A comparison of the hand hygiene knowledge, beliefs and practices of Greek nursing and medical students (Presentation)
van de Mortel, TF 2008, 'A comparison of the hand hygiene knowledge, beliefs and practices of Greek nursing and medical students', 7th annual Multi Disciplinary Conference, Coraki, NSW, 24-25 October, Southern Cross University, Lismore.
Background: Profession appears to influence adherence to hand hygiene (HH) guidelines amongst healthcare workers. This may be partly due to methods of HH education and assessment during undergraduate education.
Methods: A questionnaire was administered to 90 nursing and 60 medical students in their final undergraduate year at the University of Athens, Greece, to determine their HH knowledge, beliefs and practices. The response rates were 85.6% and 36%.

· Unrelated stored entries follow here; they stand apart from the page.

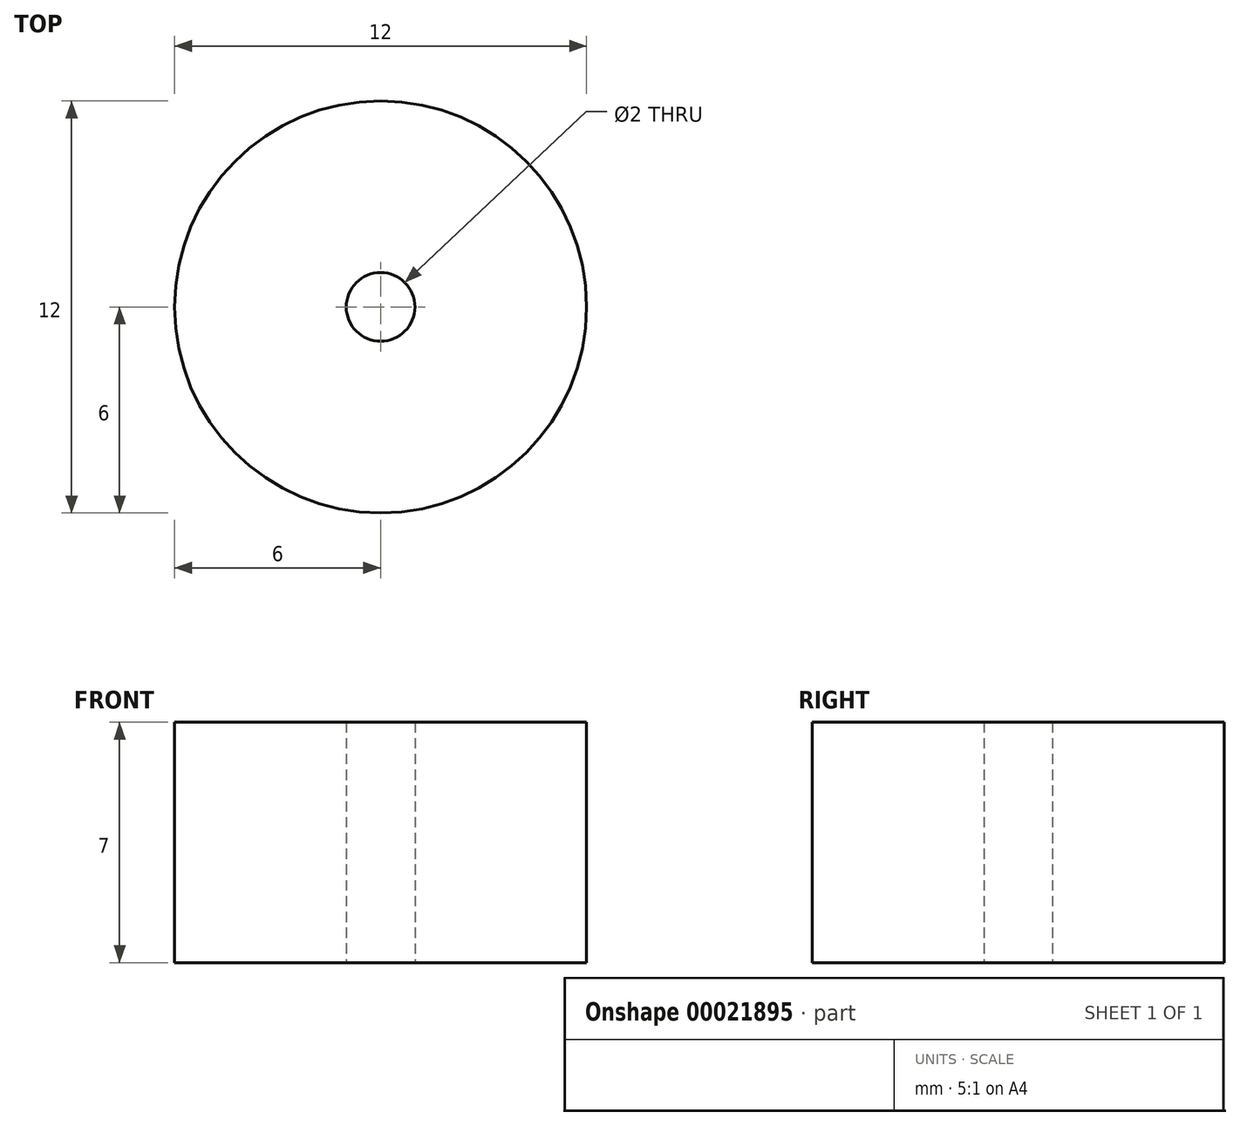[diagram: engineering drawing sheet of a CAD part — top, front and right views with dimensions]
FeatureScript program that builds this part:
annotation { "Feature Type Name" : "Feature", "Feature Type Description" : "" }
export const myFeature = defineFeature(function(context is Context, id is Id, definition is map)
    precondition{}
    {
        {
            var Q0;
            Q0=qCreatedBy(makeId("Top.planeOp"),FACE);
            var sketch = newSketch(context, id + "F0", { "sketchPlane" : qUnion([Q0])});
            skCircle(sketch, "E0", {"center": v(0, 0) * mm, "radius": 6 * mm});
            skCircle(sketch, "E1", {"center": v(0, 0) * mm, "radius": 1 * mm});
            skSolve(sketch);
        }
        {
            var Q0;
            Q0=makeQuery(id+"F0.imprint","IMPRINT",FACE,{"disambiguationData":[TD([[makeQuery(id+"F0.imprint","IMPRINT",EDGE,{"derivedFrom":sQuery(id+"F0.wireOp",EDGE,"E0")}),1.0]])]});
            extrude(context, id + "F1", {"entities" : qUnion([Q0]), "depth" : 7 * mm});
        }
    });
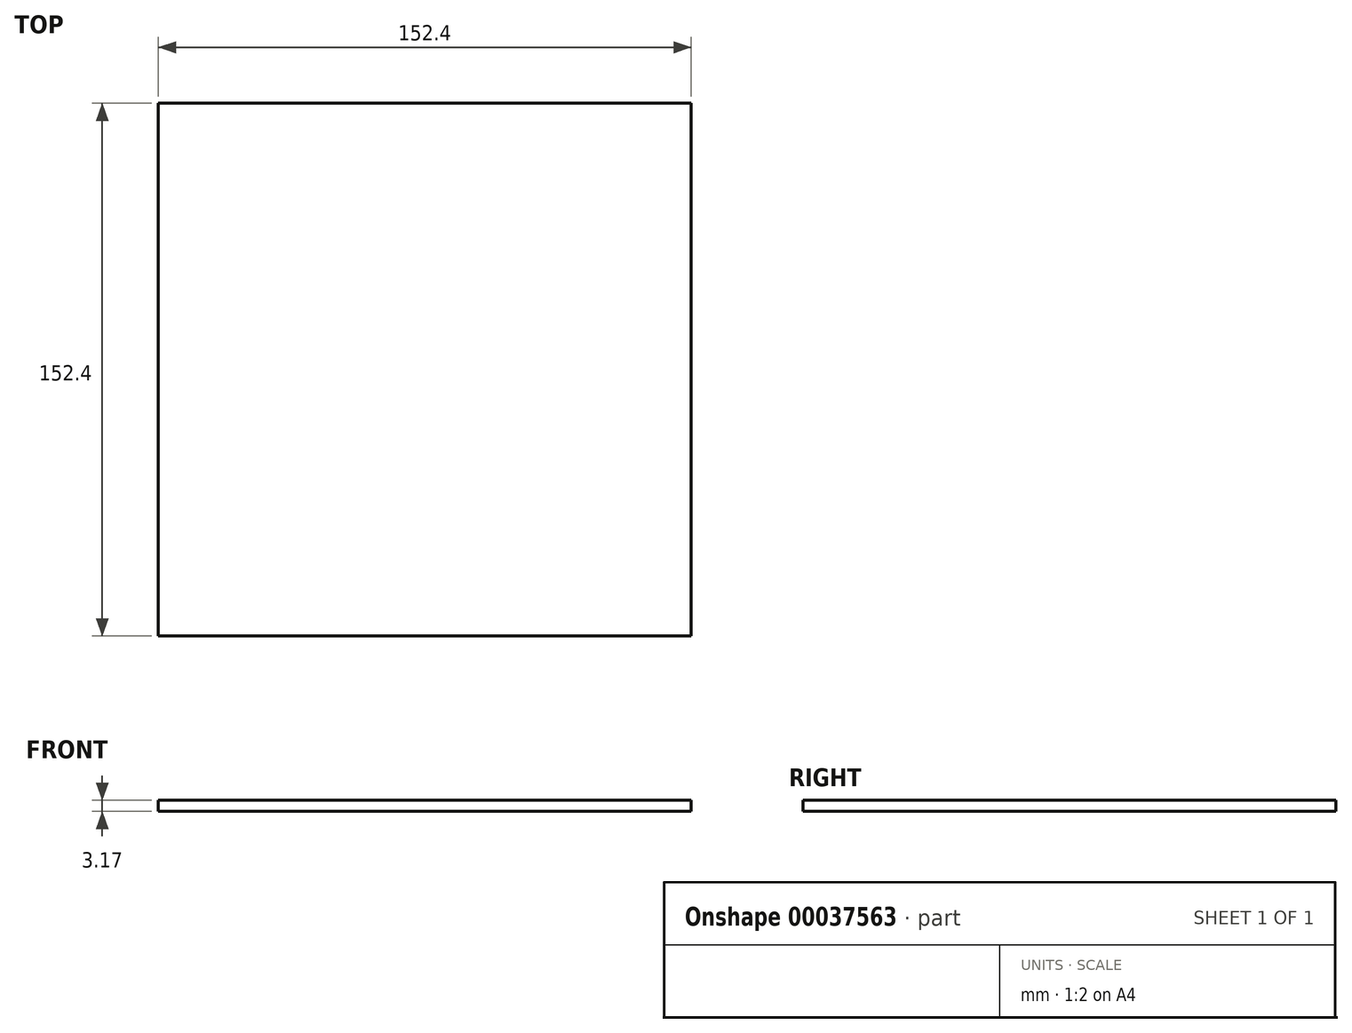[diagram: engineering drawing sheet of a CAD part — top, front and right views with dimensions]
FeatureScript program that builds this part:
annotation { "Feature Type Name" : "Feature", "Feature Type Description" : "" }
export const myFeature = defineFeature(function(context is Context, id is Id, definition is map)
    precondition{}
    {
        {
            var Q0;
            Q0=qCreatedBy(makeId("Top.planeOp"),FACE);
            var sketch = newSketch(context, id + "F0", { "sketchPlane" : qUnion([Q0])});
            skLineSegment(sketch, "E0.rect.bottom", {"start": v(76.2, -76.2) * mm, "end": v(-76.2, -76.2) * mm});
            skLineSegment(sketch, "E0.rect.top", {"start": v(76.2, 76.2) * mm, "end": v(-76.2, 76.2) * mm});
            skLineSegment(sketch, "E0.rect.left", {"start": v(76.2, -76.2) * mm, "end": v(76.2, 76.2) * mm});
            skLineSegment(sketch, "E0.rect.right", {"start": v(-76.2, -76.2) * mm, "end": v(-76.2, 76.2) * mm});
            skPoint(sketch, "E0.rect.middle", {"position": v(0, 0) * mm});
            skSolve(sketch);
        }
        {
            var Q0;
            Q0=makeQuery(id+"F0.imprint","IMPRINT",FACE,{"disambiguationData":[TD([[makeQuery(id+"F0.imprint","IMPRINT",EDGE,{"derivedFrom":sQuery(id+"F0.wireOp",EDGE,"E0.rect.bottom")}),-1.0]])]});
            extrude(context, id + "F1", {"entities" : qUnion([Q0]), "depth" : 3.17 * mm});
        }
    });
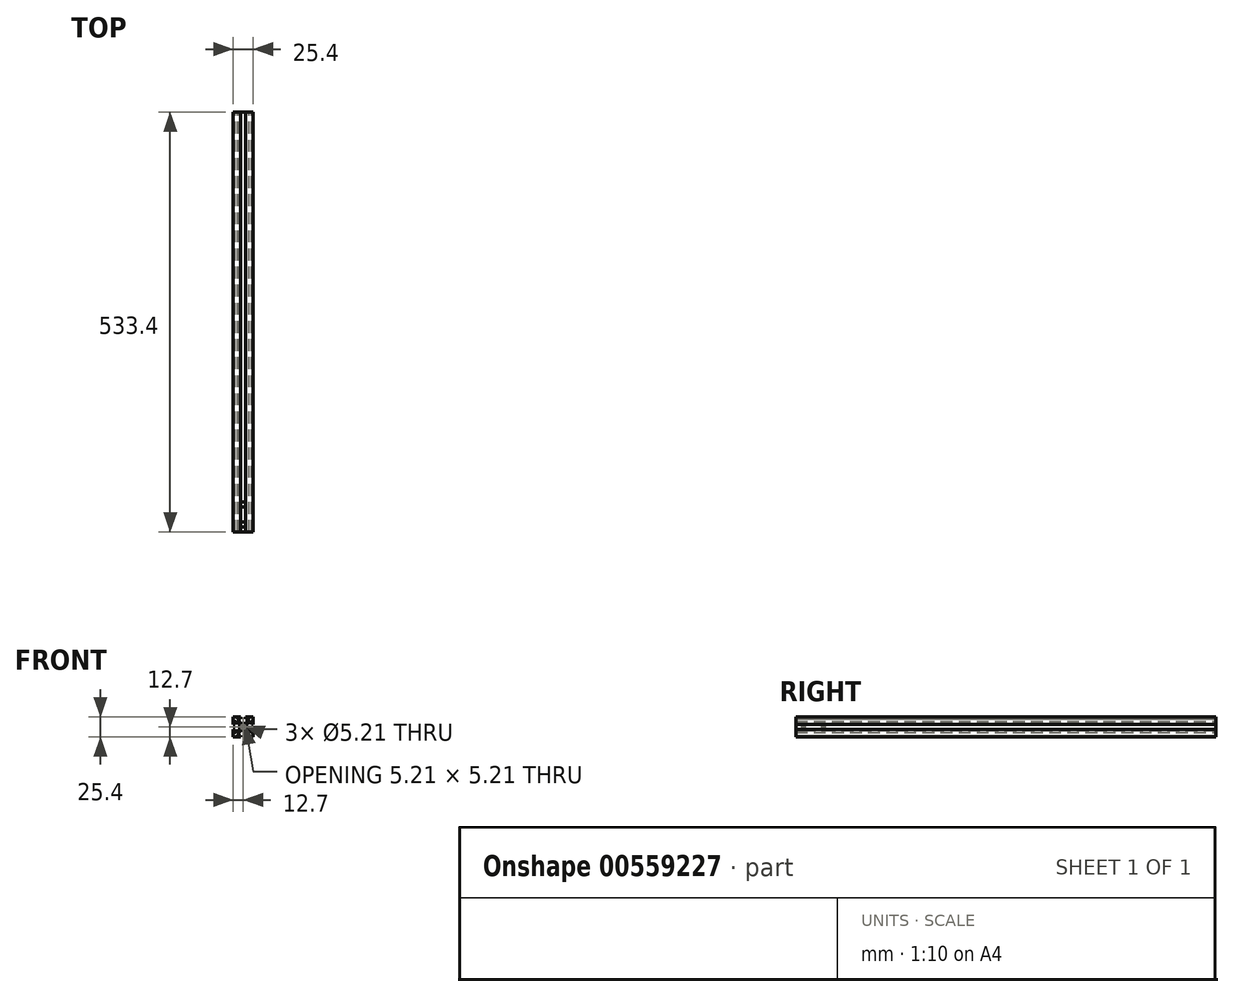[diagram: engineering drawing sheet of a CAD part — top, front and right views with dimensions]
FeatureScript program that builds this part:
annotation { "Feature Type Name" : "Feature", "Feature Type Description" : "" }
export const myFeature = defineFeature(function(context is Context, id is Id, definition is map)
    precondition{}
    {
        {
            var Q0;
            Q0=qCreatedBy(makeId("Front.planeOp"),FACE);
            var sketch = newSketch(context, id + "F0", { "sketchPlane" : qUnion([Q0])});
            skCircle(sketch, "E0", {"center": v(0, 0) * mm, "radius": 2.6 * mm});
            skLineSegment(sketch, "E1.bottom", {"start": v(-4.5, 4.5) * mm, "end": v(4.5, 4.5) * mm});
            skLineSegment(sketch, "E1.top", {"start": v(-4.5, -4.5) * mm, "end": v(4.5, -4.5) * mm});
            skLineSegment(sketch, "E1.left", {"start": v(-4.5, 4.5) * mm, "end": v(-4.5, -4.5) * mm});
            skLineSegment(sketch, "E1.right", {"start": v(4.5, 4.5) * mm, "end": v(4.5, -4.5) * mm});
            skLineSegment(sketch, "E2.bottom", {"start": v(-12.7, 12.7) * mm, "end": v(12.7, 12.7) * mm});
            skLineSegment(sketch, "E2.top", {"start": v(-12.7, -12.7) * mm, "end": v(12.7, -12.7) * mm});
            skLineSegment(sketch, "E2.left", {"start": v(-12.7, 12.7) * mm, "end": v(-12.7, -12.7) * mm});
            skLineSegment(sketch, "E2.right", {"start": v(12.7, 12.7) * mm, "end": v(12.7, -12.7) * mm});
            skLineSegment(sketch, "E3.bottom", {"start": v(-3.24, 12.7) * mm, "end": v(3.24, 12.7) * mm});
            skLineSegment(sketch, "E3.top", {"start": v(-3.24, 4.5) * mm, "end": v(3.24, 4.5) * mm});
            skLineSegment(sketch, "E3.left", {"start": v(-3.24, 12.7) * mm, "end": v(-3.24, 10.5) * mm});
            skLineSegment(sketch, "E3.right", {"start": v(3.24, 12.7) * mm, "end": v(3.24, 10.5) * mm});
            skLineSegment(sketch, "E4.bottom", {"start": v(-7.43, 10.5) * mm, "end": v(-3.24, 10.5) * mm});
            skLineSegment(sketch, "E5", {"start": v(-7.43, 10.5) * mm, "end": v(-3.24, 4.5) * mm});
            skLineSegment(sketch, "E6", {"start": v(3.24, 4.5) * mm, "end": v(7.43, 10.5) * mm});
            skLineSegment(sketch, "E7.trimOffspring", {"start": v(3.24, 10.5) * mm, "end": v(7.43, 10.5) * mm});
            skLineSegment(sketch, "E8.bottom", {"start": v(-12.7, 3.24) * mm, "end": v(-10.5, 3.24) * mm});
            skLineSegment(sketch, "E8.top", {"start": v(-12.7, -3.24) * mm, "end": v(-10.5, -3.24) * mm});
            skLineSegment(sketch, "E8.left", {"start": v(-12.7, 3.24) * mm, "end": v(-12.7, -3.24) * mm});
            skLineSegment(sketch, "E8.right", {"start": v(-4.5, 3.24) * mm, "end": v(-4.5, -3.24) * mm});
            skLineSegment(sketch, "E9.left", {"start": v(-10.5, 7.43) * mm, "end": v(-10.5, 3.24) * mm});
            skLineSegment(sketch, "E10", {"start": v(-10.5, 7.43) * mm, "end": v(-4.5, 3.24) * mm});
            skLineSegment(sketch, "E11.trimOffspring", {"start": v(-10.5, -3.24) * mm, "end": v(-10.5, -7.43) * mm});
            skLineSegment(sketch, "E12.MirrorCS", {"start": v(-3.24, -12.7) * mm, "end": v(-3.24, -10.5) * mm});
            skLineSegment(sketch, "E13.MirrorCS", {"start": v(-7.43, -10.5) * mm, "end": v(-3.24, -10.5) * mm});
            skLineSegment(sketch, "E14.MirrorCS", {"start": v(-7.43, -10.5) * mm, "end": v(-3.24, -4.5) * mm});
            skLineSegment(sketch, "E15.MirrorCS", {"start": v(3.24, -4.5) * mm, "end": v(7.43, -10.5) * mm});
            skLineSegment(sketch, "E16.MirrorCS", {"start": v(3.24, -10.5) * mm, "end": v(7.43, -10.5) * mm});
            skLineSegment(sketch, "E17.MirrorCS", {"start": v(3.24, -12.7) * mm, "end": v(3.24, -10.5) * mm});
            skLineSegment(sketch, "E18.MirrorCS", {"start": v(10.5, 7.43) * mm, "end": v(4.5, 3.24) * mm});
            skLineSegment(sketch, "E19.MirrorCS", {"start": v(10.5, -3.24) * mm, "end": v(10.5, -7.43) * mm});
            skLineSegment(sketch, "E20.MirrorCS", {"start": v(12.7, -3.24) * mm, "end": v(10.5, -3.24) * mm});
            skLineSegment(sketch, "E21.MirrorCS", {"start": v(12.7, 3.24) * mm, "end": v(10.5, 3.24) * mm});
            skLineSegment(sketch, "E22.MirrorCS", {"start": v(10.5, 7.43) * mm, "end": v(10.5, 3.24) * mm});
            skLineSegment(sketch, "E23", {"start": v(-10.5, -7.43) * mm, "end": v(-4.5, -3.24) * mm});
            skLineSegment(sketch, "E24", {"start": v(4.5, -3.24) * mm, "end": v(10.5, -7.43) * mm});
            skSolve(sketch);
        }
        {
            var Q0;
            {var subQ1=sQuery(id+"F0.wireOp",EDGE,"E3.left");Q0=makeQuery(id+"F0.imprint","IMPRINT",FACE,{"disambiguationData":[TD([[makeQuery(id+"F0.imprint","IMPRINT",EDGE,{"derivedFrom":subQ1}),-1.0]])]});}
            var Q1;
            {var subQ3=sQuery(id+"F0.wireOp",EDGE,"E3.right");Q1=makeQuery(id+"F0.imprint","IMPRINT",FACE,{"disambiguationData":[TD([[makeQuery(id+"F0.imprint","IMPRINT",EDGE,{"derivedFrom":subQ3}),1.0]])]});}
            var Q2;
            Q2=makeQuery(id+"F0.imprint","IMPRINT",FACE,{"disambiguationData":[TD([[makeQuery(id+"F0.imprint","IMPRINT",EDGE,{"derivedFrom":sQuery(id+"F0.wireOp",EDGE,"E0")}),-1.0]])]});
            var Q3;
            {var subQ0=sQuery(id+"F0.wireOp",EDGE,"E8.top");Q3=makeQuery(id+"F0.imprint","IMPRINT",FACE,{"disambiguationData":[TD([[makeQuery(id+"F0.imprint","IMPRINT",EDGE,{"derivedFrom":subQ0}),-1.0]])]});}
            var Q4;
            {var subQ9=sQuery(id+"F0.wireOp",EDGE,"E15.MirrorCS");Q4=makeQuery(id+"F0.imprint","IMPRINT",FACE,{"disambiguationData":[TD([[makeQuery(id+"F0.imprint","IMPRINT",EDGE,{"derivedFrom":subQ9}),1.0]])]});}
            extrude(context, id + "F1", {"entities" : qUnion([Q0, Q1, Q2, Q3, Q4]), "depth" : 533.4 * mm, "offsetDistance" : 25.4 * mm});
        }
        {
            var Q0;
            Q0=makeQuery(id+"F1.opExtrude","SWEPT_EDGE",EDGE,{"disambiguationData":[OSD([sQuery(id+"F0.wireOp",EDGE,"E4.bottom"),sQuery(id+"F0.wireOp",EDGE,"E5")])]});
            var Q1;
            Q1=makeQuery(id+"F1.opExtrude","SWEPT_EDGE",EDGE,{"disambiguationData":[OSD([sQuery(id+"F0.wireOp",EDGE,"E6"),sQuery(id+"F0.wireOp",EDGE,"E7.trimOffspring")])]});
            var Q2;
            Q2=makeQuery(id+"F1.opExtrude","SWEPT_EDGE",EDGE,{"disambiguationData":[OSD([sQuery(id+"F0.wireOp",EDGE,"E9.left"),sQuery(id+"F0.wireOp",EDGE,"E10")])]});
            var Q3;
            Q3=makeQuery(id+"F1.opExtrude","SWEPT_EDGE",EDGE,{"disambiguationData":[OSD([sQuery(id+"F0.wireOp",EDGE,"E11.trimOffspring"),sQuery(id+"F0.wireOp",EDGE,"E23")])]});
            var Q4;
            Q4=makeQuery(id+"F1.opExtrude","SWEPT_EDGE",EDGE,{"disambiguationData":[OSD([sQuery(id+"F0.wireOp",EDGE,"E13.MirrorCS"),sQuery(id+"F0.wireOp",EDGE,"E14.MirrorCS")])]});
            var Q5;
            Q5=makeQuery(id+"F1.opExtrude","SWEPT_EDGE",EDGE,{"disambiguationData":[OSD([sQuery(id+"F0.wireOp",EDGE,"E15.MirrorCS"),sQuery(id+"F0.wireOp",EDGE,"E16.MirrorCS")])]});
            var Q6;
            Q6=makeQuery(id+"F1.opExtrude","SWEPT_EDGE",EDGE,{"disambiguationData":[OSD([sQuery(id+"F0.wireOp",EDGE,"E19.MirrorCS"),sQuery(id+"F0.wireOp",EDGE,"E24")])]});
            var Q7;
            Q7=makeQuery(id+"F1.opExtrude","SWEPT_EDGE",EDGE,{"disambiguationData":[OSD([sQuery(id+"F0.wireOp",EDGE,"E18.MirrorCS"),sQuery(id+"F0.wireOp",EDGE,"E22.MirrorCS")])]});
            fillet(context, id + "F2", {"entities" : qUnion([Q0, Q1, Q2, Q3, Q4, Q5, Q6, Q7]), "radius" : 0.25 * mm, "tangentPropagation" : true, "allowEdgeOverflow" : false});
        }
        {
            var Q0;
            {var subQ0=sQuery(id+"F0.wireOp",EDGE,"E2.bottom");Q0=makeQuery(id+"F1.opExtrude","SWEPT_FACE",FACE,{"disambiguationData":[OSD([subQ0]),TDD([makeQuery(id+"F0.imprint","IMPRINT",EDGE,{"disambiguationData":[TD([[makeQuery(id+"F0.imprint","INTERSECT",VERTEX,{"derivedFrom":[subQ0,sQuery(id+"F0.wireOp",EDGE,"E2.left")]}),-1.0]])],"derivedFrom":subQ0})])]});}
            var sketch = newSketch(context, id + "F3", { "sketchPlane" : qUnion([Q0])});
            skLineSegment(sketch, "E25", {"start": v(-12.7, -523.96) * mm, "end": v(12.7, -523.96) * mm});
            skLineSegment(sketch, "E26", {"start": v(-12.7, -498.56) * mm, "end": v(12.7, -498.56) * mm});
            skCircle(sketch, "E27", {"center": v(0, -523.96) * mm, "radius": 3.26 * mm});
            skCircle(sketch, "E28", {"center": v(0, -498.56) * mm, "radius": 3.26 * mm});
            skSolve(sketch);
        }
        {
            var Q0;
            {var subQ0=sQuery(id+"F3.wireOp",EDGE,"E28");var subQ1=sQuery(id+"F3.wireOp",EDGE,"E26");var subQ2=makeQuery(id+"F3.imprint","INTERSECT",VERTEX,{"disambiguationData":[OD(0.0)],"derivedFrom":[subQ1,subQ0]});Q0=makeQuery(id+"F3.imprint","IMPRINT",FACE,{"disambiguationData":[TD([[makeQuery(id+"F3.imprint","IMPRINT",EDGE,{"disambiguationData":[TD([[subQ2,1.0]])],"derivedFrom":subQ1}),-1.0]])]});}
            var Q1;
            {var subQ0=sQuery(id+"F3.wireOp",EDGE,"E28");var subQ1=sQuery(id+"F3.wireOp",EDGE,"E26");var subQ2=makeQuery(id+"F3.imprint","INTERSECT",VERTEX,{"disambiguationData":[OD(0.0)],"derivedFrom":[subQ1,subQ0]});Q1=makeQuery(id+"F3.imprint","IMPRINT",FACE,{"disambiguationData":[TD([[makeQuery(id+"F3.imprint","IMPRINT",EDGE,{"disambiguationData":[TD([[subQ2,1.0]])],"derivedFrom":subQ1}),1.0]])]});}
            var Q2;
            {var subQ0=sQuery(id+"F3.wireOp",EDGE,"E27");var subQ1=sQuery(id+"F3.wireOp",EDGE,"E25");var subQ2=makeQuery(id+"F3.imprint","INTERSECT",VERTEX,{"disambiguationData":[OD(0.0)],"derivedFrom":[subQ1,subQ0]});Q2=makeQuery(id+"F3.imprint","IMPRINT",FACE,{"disambiguationData":[TD([[makeQuery(id+"F3.imprint","IMPRINT",EDGE,{"disambiguationData":[TD([[subQ2,1.0]])],"derivedFrom":subQ1}),-1.0]])]});}
            var Q3;
            {var subQ0=sQuery(id+"F3.wireOp",EDGE,"E27");var subQ1=sQuery(id+"F3.wireOp",EDGE,"E25");var subQ2=makeQuery(id+"F3.imprint","INTERSECT",VERTEX,{"disambiguationData":[OD(0.0)],"derivedFrom":[subQ1,subQ0]});Q3=makeQuery(id+"F3.imprint","IMPRINT",FACE,{"disambiguationData":[TD([[makeQuery(id+"F3.imprint","IMPRINT",EDGE,{"disambiguationData":[TD([[subQ2,1.0]])],"derivedFrom":subQ1}),1.0]])]});}
            extrude(context, id + "F4", {"entities" : qUnion([Q0, Q1, Q2, Q3]), "operationType" : NewBodyOperationType.REMOVE, "oppositeDirection" : true, "depth" : 25.4 * mm, "offsetDistance" : 25.4 * mm});
        }
    });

Results: Nursing students’ HH knowledge was significantly higher than that of medical students (p = 0.000). Nursing students had more positive beliefs about HH (p = 0.005), a greater perception that HH was important in their curriculum (p = 0.004), were more likely to be taught using a greater number of methods and resources (p = 0.001), and were assessed significantly more often on HH than medical students (p = 0.000). Students with greater HH knowledge and a greater sense of the importance given to HH in the curriculum, with more positive beliefs about HH, and who rated HH teaching strategies more effective, scored higher on the HH practices scale (p=0.000).
Conclusions: Improving HH education and assessment in undergraduate courses may provide a means of improving graduates’ HH behaviour in the workplace.